ただ、「天然うなぎ」は、均質な条件で育てられた養殖鰻と異なり、同じ川で採れたとしても、一匹一匹、年齢や大きさ、食べていたエサの質や量、運動量も違いますので、
身肉の厚み、食感や香り、脂の乗り、コクなど・・・は、当然ですが千差万別と言うことになります。

これが「鮎」などの一年物の川魚ですと、まださほど大きな差にはならないのかも知れませんが、ボッカ鰻のように「十年物」クラスの大物になりますと、
同じ川で獲れ、同じ店で提供される鰻でも、すべての鰻は「出自」が異なり、一匹、一匹、確実に「味」が違うと考えた方が良いと思います。
そう言う意味では、私など、まだまだ天然鰻の真の美味しさの「氷山の一角」「百分の一」も理解できていないのでしょう。

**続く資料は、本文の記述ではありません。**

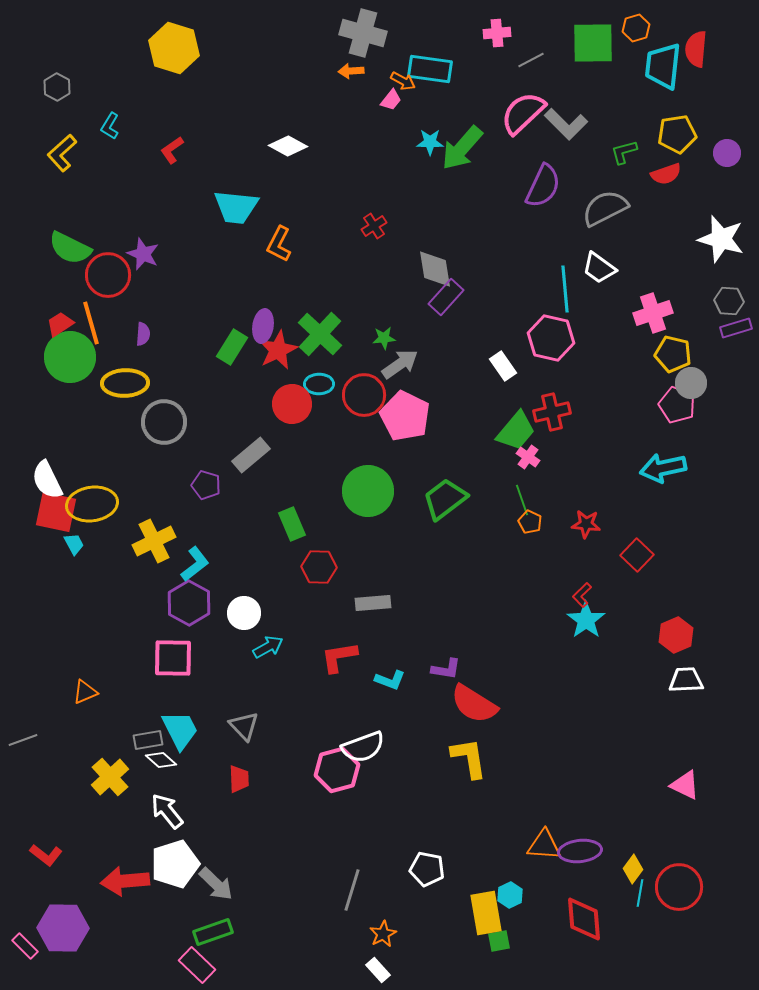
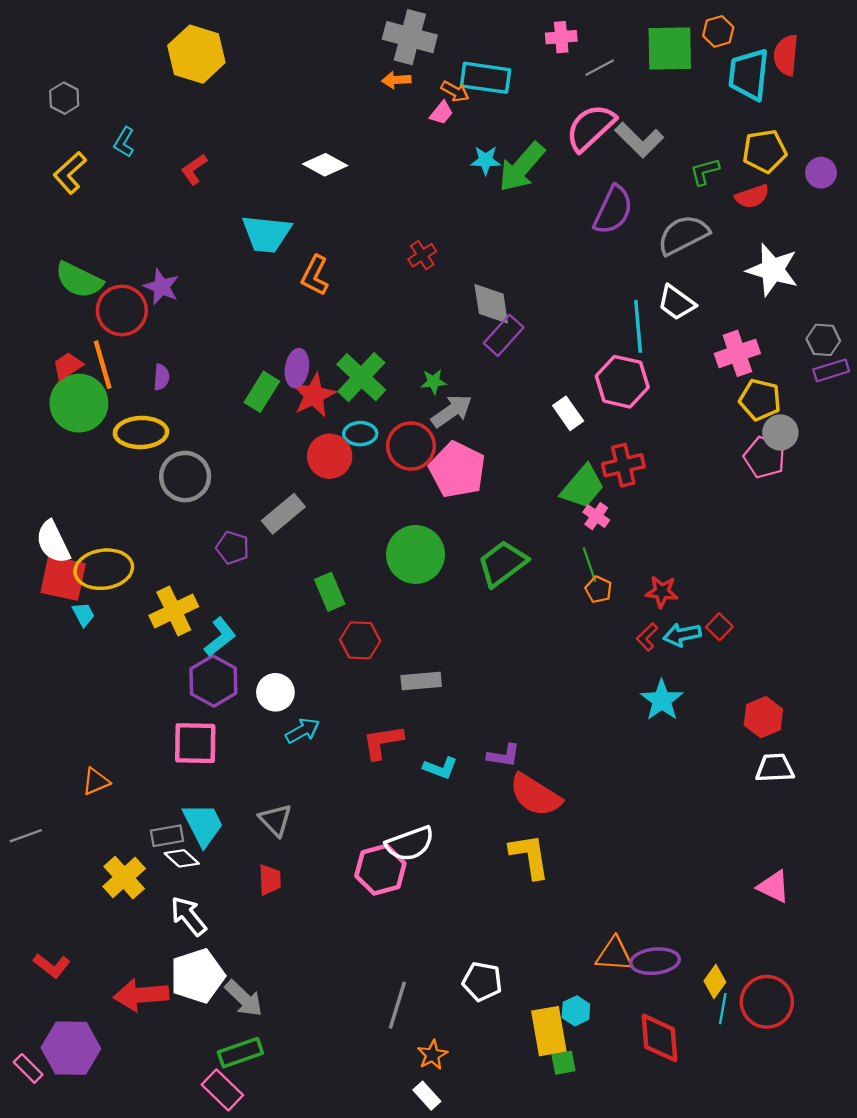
white star: (721, 239) -> (772, 270), moved
cyan arrow: (663, 468) -> (682, 635), moved, size x0.7
red square: (637, 555) -> (719, 627), size x0.7
red L-shape: (582, 595) -> (647, 637), moved

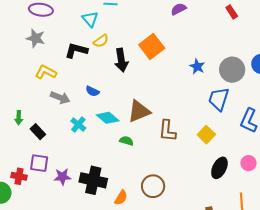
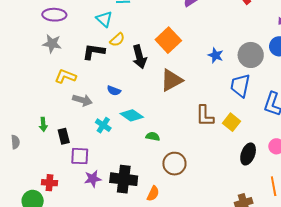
brown triangle: (139, 111) -> (171, 80), moved
brown L-shape: (167, 131) -> (205, 116), moved
black rectangle: (38, 132) -> (64, 136), turned 35
purple square: (39, 163) -> (80, 156), moved
brown circle: (153, 186) -> (174, 164), moved

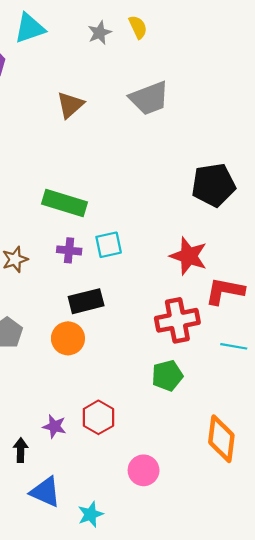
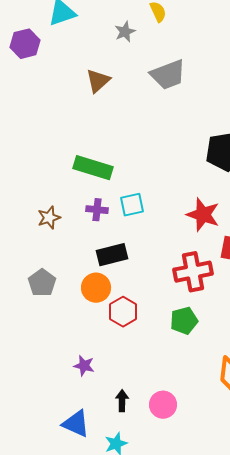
gray star: (100, 33) -> (125, 32), moved
red hexagon: (98, 417) -> (123, 312), moved
black arrow: (21, 450) -> (122, 401), moved

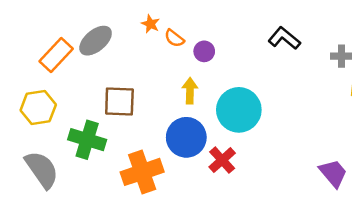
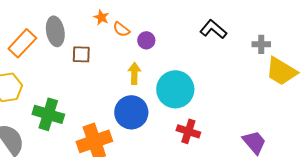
gray ellipse: (96, 41) -> (55, 31), turned -60
brown square: (119, 102) -> (81, 54), moved, size x0.7
red cross: (222, 160) -> (188, 131), moved, turned -30

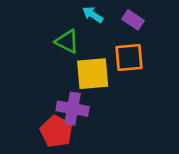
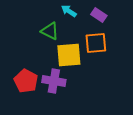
red pentagon: (56, 131) -> (26, 81), moved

それにしても、もし今回のサイズの天然鰻を都内の有名店で食べれば・・・・おそらくは「福沢諭吉」が一枚で足りたかどうか・・・・微妙なところだったと思います。

いずれにしても、ますます少なくなってゆく「天然うなぎ」・・・・・。
鰻好きを自負する方であれば、間違いなく「一食の価値あり」でしょう。